● **Text provided**
※

# How much do you pay a month for Insurance??



## chickeninabun (24 September 2009)

I know everyone will have a vast range of policies, but just to get an average what does everyone pay each month.

Mine is £45/month for 2 horses. One oldie (£7/month), one happy-hack (£38/month) with SEIB.







Ooo, I know I'll do a poll


----------



## fourpawswhite (24 September 2009)

£56 for two, both with Scottish Equestrian


----------



## Theresa_F (24 September 2009)

I pay annually and this year for Farra with a value of £4,000, vet bills of £5,000 with £500 excess, £2,0000 public liability was £360.  I think Chancer should be the same as he has identical cover.

I did get a quote on Petplan for the same policy and it was just £650!!!!

Needless to say, staying with Shearwater who have been very good in the past with Fleur's claims.


----------



## rema (24 September 2009)

I pay £58 a month for two horses and my 511 trailer.


----------



## chickeninabun (24 September 2009)

That sounds really good. Mine is 14yo, insured for £2k, with £4k vets fees, similar excess &amp; P.L. to yours but it's £550!! Must be fatty's age that does it then.


----------



## beutifulwobble (24 September 2009)

NFU- £35 per month inc vets, PL and some tack


----------



## Kub (24 September 2009)

£22 a month with horse-insurance.co.uk (part of E&amp;L I believe) including vets bills and public liability.


----------



## Magicmillbrook (24 September 2009)

Mine is about £88 pm, but that is for 4, all with vets and PL, one oldie, one insured for 3500, 2 companions for minimum (£500), not sure what Flicks is priced at, in fact I think she will be nothing at all on death soon as she is 20!  All tack is included - I am with Scottish Equestrian


----------



## haras (24 September 2009)

I pay around £60 for 3 with petplan.  Thats for 2 oldies and one 8 year old, all for vet bills only, with their values reduced right down.  I have BHS insurance for public liability and personal accident.


----------



## Tanta (24 September 2009)

Nothing - we dont insure. Have 4 horses and a pony, and it is just not worth it, as we are effectively self-insuring (and have third party insurance which you really do need through BE and BHS memberships...)


----------



## CPW (24 September 2009)

OMG, I pay £96 a month for one which is knackered but was a potential dressage horse with Petplan...........


----------



## debsflo (24 September 2009)

omg i pay £115 for 2 one of which has loads of exclusions my tack and trailer.have just cancelled dogs insurance going to look at reviewing horses as sound like im paying over the odds


----------



## beckieswann (24 September 2009)

※

Stored data:
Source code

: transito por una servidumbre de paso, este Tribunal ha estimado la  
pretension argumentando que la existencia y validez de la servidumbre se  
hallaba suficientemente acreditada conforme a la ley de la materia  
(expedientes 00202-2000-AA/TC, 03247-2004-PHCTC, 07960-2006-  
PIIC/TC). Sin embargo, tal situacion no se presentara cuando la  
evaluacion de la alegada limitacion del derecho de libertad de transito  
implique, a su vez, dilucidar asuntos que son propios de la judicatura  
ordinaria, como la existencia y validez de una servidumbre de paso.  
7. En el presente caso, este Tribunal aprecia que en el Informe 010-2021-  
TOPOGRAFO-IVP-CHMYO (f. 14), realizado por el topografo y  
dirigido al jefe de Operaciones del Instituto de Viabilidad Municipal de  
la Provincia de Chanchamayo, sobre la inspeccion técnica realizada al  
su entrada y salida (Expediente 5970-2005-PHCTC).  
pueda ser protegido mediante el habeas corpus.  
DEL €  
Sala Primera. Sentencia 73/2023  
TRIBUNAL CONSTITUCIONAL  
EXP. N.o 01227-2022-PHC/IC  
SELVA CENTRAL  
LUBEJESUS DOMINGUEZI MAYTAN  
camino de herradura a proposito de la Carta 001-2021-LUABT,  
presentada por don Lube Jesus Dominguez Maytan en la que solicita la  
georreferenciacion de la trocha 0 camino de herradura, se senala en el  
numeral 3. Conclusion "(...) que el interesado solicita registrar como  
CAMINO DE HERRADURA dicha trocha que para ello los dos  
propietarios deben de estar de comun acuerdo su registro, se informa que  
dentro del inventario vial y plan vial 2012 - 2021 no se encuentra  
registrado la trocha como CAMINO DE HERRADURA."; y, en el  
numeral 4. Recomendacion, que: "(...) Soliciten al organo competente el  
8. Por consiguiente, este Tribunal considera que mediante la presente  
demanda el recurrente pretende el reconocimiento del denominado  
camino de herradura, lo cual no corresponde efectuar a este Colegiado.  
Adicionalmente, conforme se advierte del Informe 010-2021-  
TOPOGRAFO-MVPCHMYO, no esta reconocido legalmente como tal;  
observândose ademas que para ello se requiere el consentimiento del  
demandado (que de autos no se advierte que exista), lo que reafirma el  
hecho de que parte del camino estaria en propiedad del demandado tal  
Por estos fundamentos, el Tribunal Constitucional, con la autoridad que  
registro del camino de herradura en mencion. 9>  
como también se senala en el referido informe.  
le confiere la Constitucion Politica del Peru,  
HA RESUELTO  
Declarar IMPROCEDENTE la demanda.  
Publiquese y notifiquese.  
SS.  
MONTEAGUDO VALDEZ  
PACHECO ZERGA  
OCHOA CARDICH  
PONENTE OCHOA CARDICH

※

● **Tasks for this exercise**
#1 In the horse insurance thread, why does Theresa_F stay with Shearwater instead of moving to Petplan?
#2 In the horse insurance thread, what does rema's £58 a month cover?
#3 Continue the horse insurance thread from where it stops.

● **Answer list**
#1 Petplan quoted £650 for the same policy, compared with the £360 paid to Shearwater. Shearwater have also been very good in the past with Fleur's claims.

#2 It covers two horses and a 511 trailer.

#3
NFU - £32.10. They originally quoted me £43 something but I managed to get it down.


----------



## kerrylou123 (24 September 2009)

i have all mine with petplan- have two on a veteran plan which is 3rd party, and vet fees, and one on a normal plan with LOU, including my tack, and my trailer, and is about £60 a month, with a multi horse discount. None of my horses are worth much to anybody else, but should anything happen, at least I know we're covered for 3rd party, and vet fees.


----------



## Nina76 (24 September 2009)

Mine is £30 pcm for 1 horse, ins at 4K for loss of use and includes vets plus public liability etc - locals shows and jumping, but not inc hunting or P2P

I tried to shop around this year as got annoyed with a really slow payout by the company, but found they all wanted a new 5 stage vetting cert, which would have cost me more than what I would have saved etc so decided to grin and bear it...


----------



## kal40 (24 September 2009)

I pay annually.  It cost £420 for 15.2 7yr old cob and £450 for a 17hh 7 year old WB.

I have PL/Vet Fees and LOA.


----------



## kellyeaton (24 September 2009)

I pay £25 a month with nfu and that is for everything!x


----------



## Alibear (24 September 2009)

£56 for one but that includes LOU


----------



## MrsMozart (24 September 2009)

Dizz is with NFU and her's is circa £100, it includes LOU. The other two are with 'the insurance company who shall not be named', but they are covered for less, etc. I need to get them swapped over! They're about £25 each.


----------



## LauraWheeler (24 September 2009)

I don't insure Lucy as she's nearly 20 and it's not worth it now. i used to insure her but when i read the small print i realised they would never pay out so i cancelled it. i only earn £80 a week so i can't afford it anyway!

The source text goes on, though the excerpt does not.